**Source passage:**
BEGIN

A day after the SCMC’s visit, the Ministry of Environment rushed in an environmental clearance for the new smelter and refinery. The power plant, copper rod unit and oxygen plants continue to operate without permits. Even the threat of action from the country’s highest court did not daunt the company or government authorities. In April 2005, the Tamilnadu Pollution Control Board consented to the operation of the above plants despite the fact that the plants were not even permitted to be built.
Vedanta’s promises to its shareholders, particularly with regard to its Lanjigarh and Tuticorin operations, were built on the company’s confidence that the Indian system will condone its violations. Vedanta’s house of cards may collapse if the Indian “system” should behave uncharacteristically and actually implement the law. But this possibility seems to have perturbed no one, and certainly not the company’s shareholders and financiers. In the lead-up to the company’s London listing, a team of 120 lawyers, bankers and engineers visited India to verify Vedanta’s assets. None seem to have been able to spot, anticipate or take seriously the legal problems resulting from the company’s brash violations.
At Vedanta’s annual shareholder meeting in London in August 2005, a few concerned shareholders raised questions about the viability of Vedanta’s Indian operations. “Preserving throughout the smile of a Cheshire cat and the cool of a well-heeled guru, Agarwal’s main strategy was to agree with what his critics said. Not one of the 15 or so critical questions fired at Vedanta on August 3rd were answered,” writes Roger Moody, a London-based mining industry researcher and observer.
Vedanta’s violations have been brought to the notice of the Supreme Court in the Goa Foundation case highlighting the Union environment ministry’s grant of post-facto environmental clearance to polluting industries, or their condoning of the operation of hazardous units without requisite clearances.
It’s now exactly a year since the Supreme Court Monitoring Committee saw for itself Sterlite’s violations. In these months, the company has illegally doubled its production, and cocked a toxic snook at the apex court and its monitoring committee, even while continuing its tradition of sailing close to the wind.
Unfortunately, it is not just the environment ministry or State Pollution Control Boards that consider environmental regulations a hindrance to the country’s development. Even Prime Minister Manmohan Singh is guilty of encouraging flexible implementation of environmental laws and due process in the interests of expediting industrialisation. The multi-crore Sethusamudram shipping channel project, for instance, was begun less than a year from the time that it was introduced by the Congress-led government. That is record time considering the scale and environmental ramifications of the project. It was inaugurated by the prime minister at a time when the state government of Tamilnadu and the Pollution Control Board had withheld clearances pending clarification of a number of environmental and technical issues.
The Singh government has got to be the most corporate-friendly government in the history of India. The daily newspapers are agog with stories about our ministers hobnobbing with corporate CEOs.
Seen in this dismal backdrop, it is difficult to imagine that some courageous and upright institution will come forward to hold industrialists to account, or that the law will apply equally to the poor and the rich.

END

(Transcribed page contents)
BEGIN

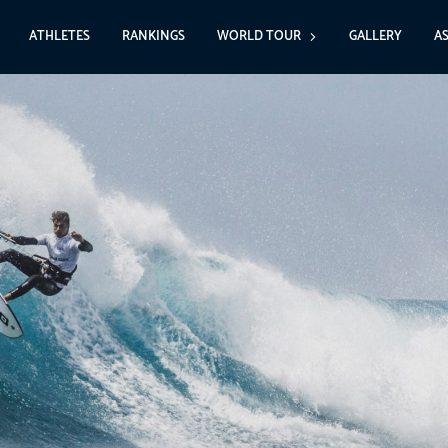
ATHLETES
RANKINGS
WORLD TOUR
GALLERY
A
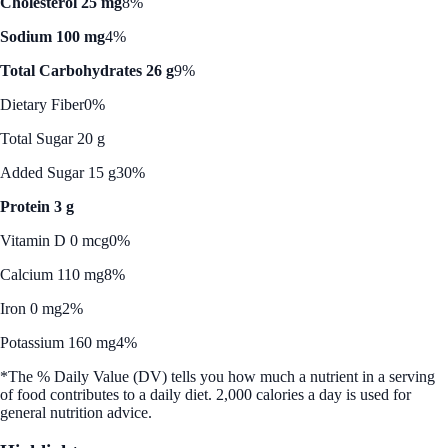
Cholesterol 25 mg
8%
Sodium 100 mg
4%
Total Carbohydrates 26 g
9%
Dietary Fiber
0%
Total Sugar 20 g
Added Sugar 15 g
30%
Protein 3 g
Vitamin D 0 mcg
0%
Calcium 110 mg
8%
Iron 0 mg
2%
Potassium 160 mg
4%
*The % Daily Value (DV) tells you how much a nutrient in a serving
of food contributes to a daily diet. 2,000 calories a day is used for
general nutrition advice.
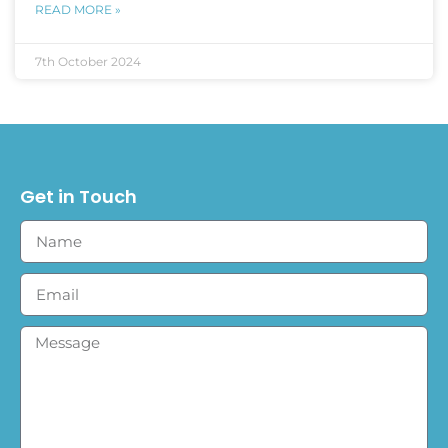
READ MORE »
7th October 2024
Get in Touch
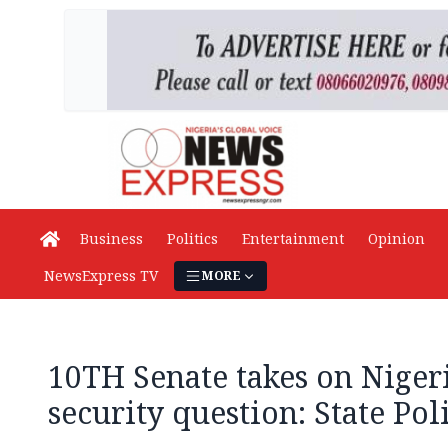
Business
Politics
Entertainment
Opinion
NewsExpress TV
MORE
10TH Senate takes on Nigeri
security question: State Pol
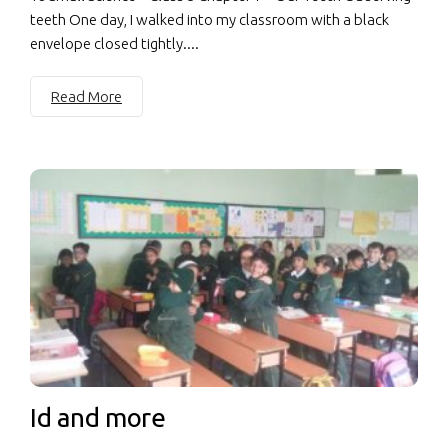
teeth One day, I walked into my classroom with a black
envelope closed tightly....
Read More
Id and more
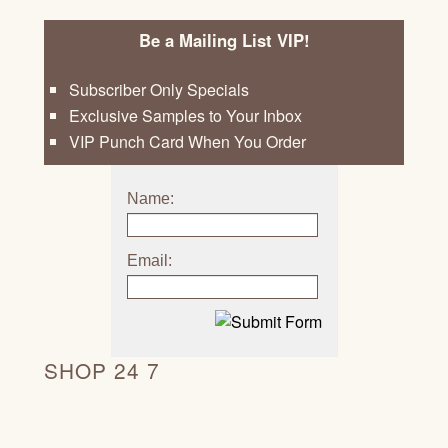
Be a Mailing List VIP!
Subscriber Only Specials
Exclusive Samples to Your Inbox
VIP Punch Card When You Order
Name:
Email:
SHOP 24 7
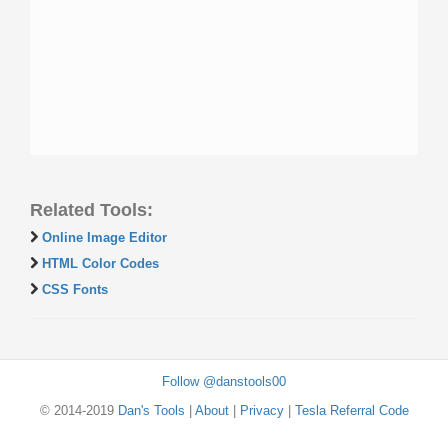
Related Tools:
Online Image Editor
HTML Color Codes
CSS Fonts
Follow @danstools00
© 2014-2019
Dan's Tools
|
About
|
Privacy
|
Tesla Referral Code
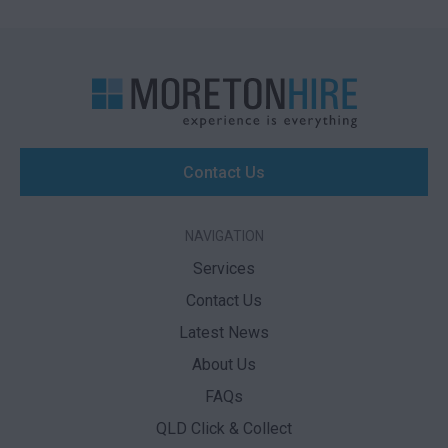
Contact Us
NAVIGATION
Services
Contact Us
Latest News
About Us
FAQs
QLD Click & Collect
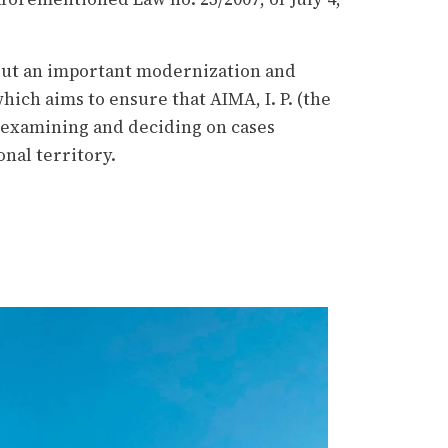
s out an important modernization and
hich aims to ensure that AIMA, I. P. (the
 examining and deciding on cases
onal territory.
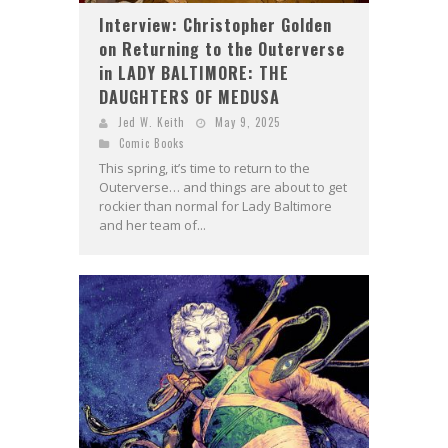
Interview: Christopher Golden
on Returning to the Outerverse
in LADY BALTIMORE: THE
DAUGHTERS OF MEDUSA
Jed W. Keith
May 9, 2025
Comic Books
This spring, it’s time to return to the
Outerverse… and things are about to get
rockier than normal for Lady Baltimore
and her team of...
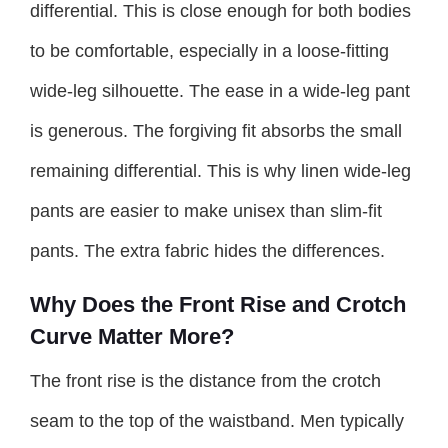
differential. This is close enough for both bodies
to be comfortable, especially in a loose-fitting
wide-leg silhouette. The ease in a wide-leg pant
is generous. The forgiving fit absorbs the small
remaining differential. This is why linen wide-leg
pants are easier to make unisex than slim-fit
pants. The extra fabric hides the differences.
Why Does the Front Rise and Crotch
Curve Matter More?
The front rise is the distance from the crotch
seam to the top of the waistband. Men typically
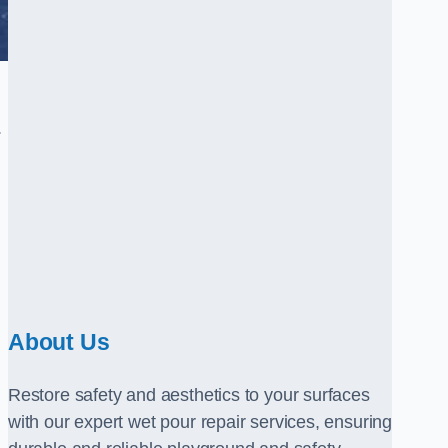
.
About Us
Restore safety and aesthetics to your surfaces
with our expert wet pour repair services, ensuring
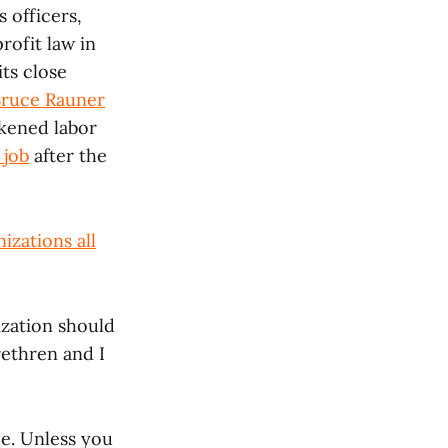
 officers,
rofit law in
its close
Bruce Rauner
akened labor
 job
after the
izations all
ization should
ethren and I
le. Unless you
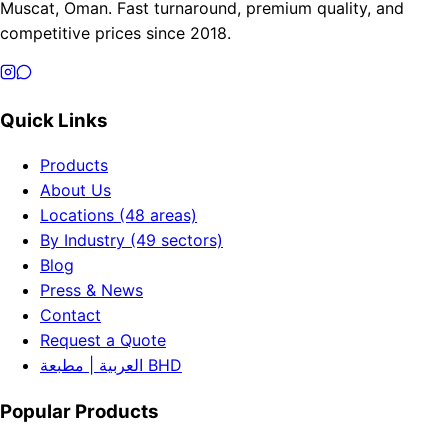
Muscat, Oman. Fast turnaround, premium quality, and
competitive prices since 2018.
Quick Links
Products
About Us
Locations (48 areas)
By Industry (49 sectors)
Blog
Press & News
Contact
Request a Quote
العربية | مطبعة BHD
Popular Products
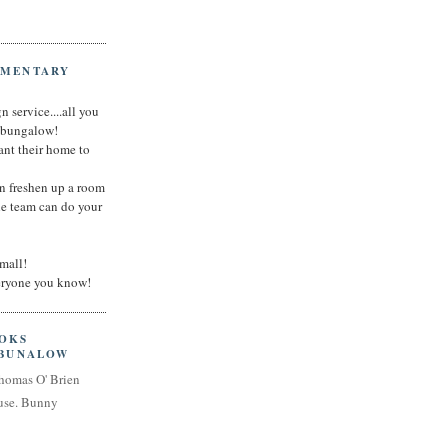
IMENTARY
n service....all you
t bungalow!
nt their home to
an freshen up a room
he team can do your
small!
veryone you know!
OOKS
 BUNALOW
homas O' Brien
use. Bunny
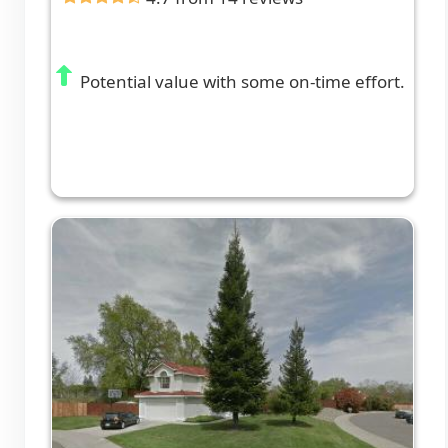
Potential value with some on-time effort.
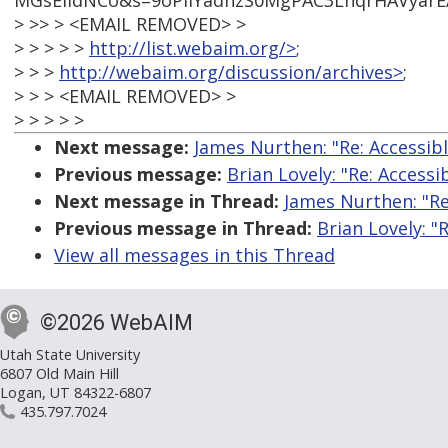
MGsEIIdNCo&s=9oPlIYadhzS0MgPAC3LhqrHAVyarE
> >> > <EMAIL REMOVED> >
> > > > >
http://list.webaim.org/>
;
> > >
http://webaim.org/discussion/archives>
;
> > > <EMAIL REMOVED> >
> > > > >
Next message:
James Nurthen: "Re: Accessib
Previous message:
Brian Lovely: "Re: Accessi
Next message in Thread:
James Nurthen: "Re
Previous message in Thread:
Brian Lovely: "
View all messages in this Thread
©2026 WebAIM
Utah State University
6807 Old Main Hill
Logan, UT 84322-6807
435.797.7024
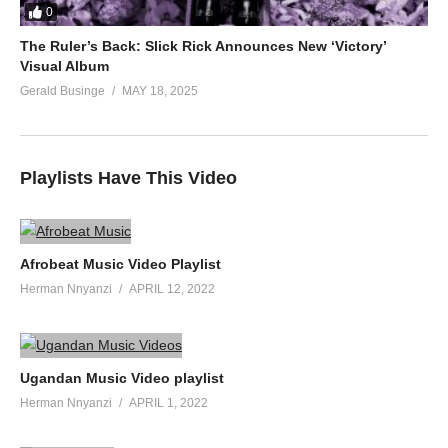
0
The Ruler’s Back: Slick Rick Announces New ‘Victory’
Visual Album
Gerald Businge
MAY 18, 2025
Playlists Have This Video
Afrobeat Music Video Playlist
Herman Nnyanzi
APRIL 12, 2022
Ugandan Music Video playlist
Herman Nnyanzi
APRIL 1, 2022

END

**What you need to do:**
According to the passage on Vedanta's Indian operations, how large was the team that visited India to verify Vedanta's assets before its London listing?

**Solution:**
A team of 120 lawyers, bankers and engineers visited India to verify Vedanta's assets.